I have this table:
Date | User ID | Calls | Hours |
---|---|---|---|
3-9-2022 | 2234 | 10 | 01:06:19 |
3-9-2022 | 2234 | 4 | 00:32:54 |
That I want to group into (resetting index as well):
Date | User ID | Calls | Hours |
---|---|---|---|
3-9-2022 | 2234 | 14 | 01:39:13 |
I am getting stuck into aggregating the hours, I read that you have to convert it first into timedelta but I am not sure how to put the function into group by (perhaps with lambda?). In addition I have Calls applied with normal sum function.
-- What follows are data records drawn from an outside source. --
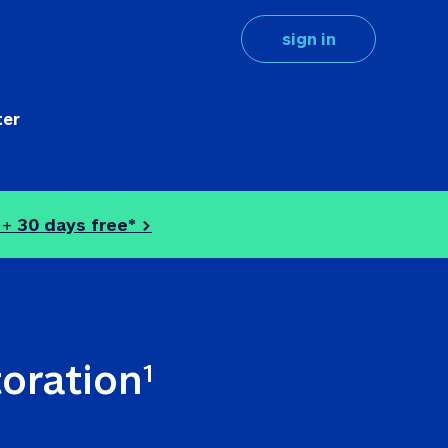
sign in
ter
 + 
30 days free* >
toration
1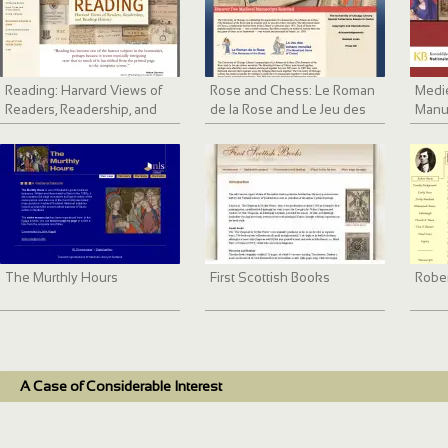
Reading: Harvard Views of
Rose and Chess: Le Roman
Medie
Readers, Readership, and
de la Rose and Le Jeu des
Manu
Reading History
échecs moralisé
The Murthly Hours
First Scottish Books
Rober
A Case of Considerable Interest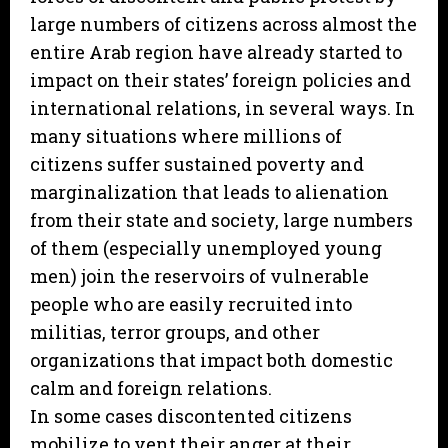
large numbers of citizens across almost the
entire Arab region have already started to
impact on their states’ foreign policies and
international relations, in several ways. In
many situations where millions of
citizens suffer sustained poverty and
marginalization that leads to alienation
from their state and society, large numbers
of them (especially unemployed young
men) join the reservoirs of vulnerable
people who are easily recruited into
militias, terror groups, and other
organizations that impact both domestic
calm and foreign relations.
In some cases discontented citizens
mobilize to vent their anger at their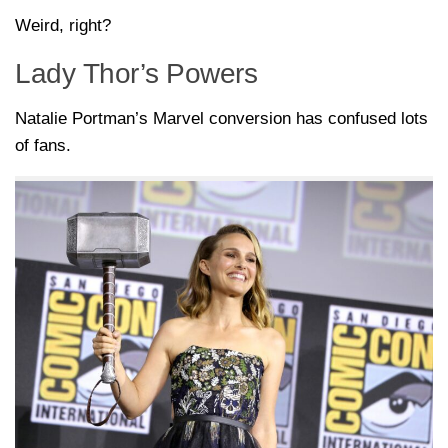
Weird, right?
Lady Thor’s Powers
Natalie Portman’s Marvel conversion has confused lots
of fans.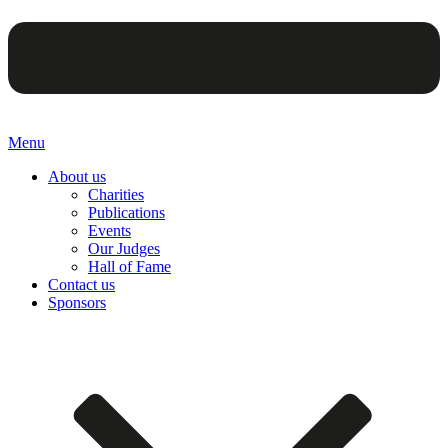
Menu
About us
Charities
Publications
Events
Our Judges
Hall of Fame
Contact us
Sponsors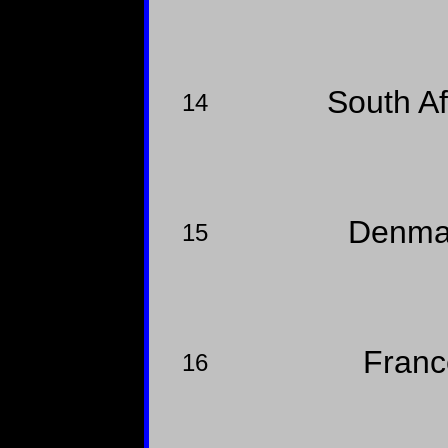
South A
14
Denma
15
Fran
16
Here is my current code:
df.groupby(['Date','UserID'])['Calls','Hours'].apply(lambda x : x.astype(int).sum()).reset_index()
Data type:
Date - Datetime
UserID - Int
Calls - Int
Hours - Datetime (Time)
Any help appreciated!
ANSWER
df['Hours'] = pd.to_timedelta(df['Hours'])
df_group = df.groupby(['Date', 'User ID']).agg({'Calls':'sum', 'Hours':'sum'})
First convert column Hours
to timedeltas, aggregate sum
and then convert back to HH:MM:SS
format:
def f(x):
ts = x.total_seconds()
hours, remainder = divmod(ts, 3600)
minutes, seconds = divmod(remainder, 60)
return ('{:02d}:{:02d}:{:02d}').format(int(hours), int(minutes), int(seconds))
out = (df.assign(Hours = pd.to_timedelta(df['Hours']))
.groupby(['Date','User ID'], as_index=False)[['Calls','Hours']]
.sum()
.assign(Hours = lambda x: x['Hours'].apply(f)))
print (out)
Date User ID Calls Hours
0 3-9-2022 2234 14 01:39:13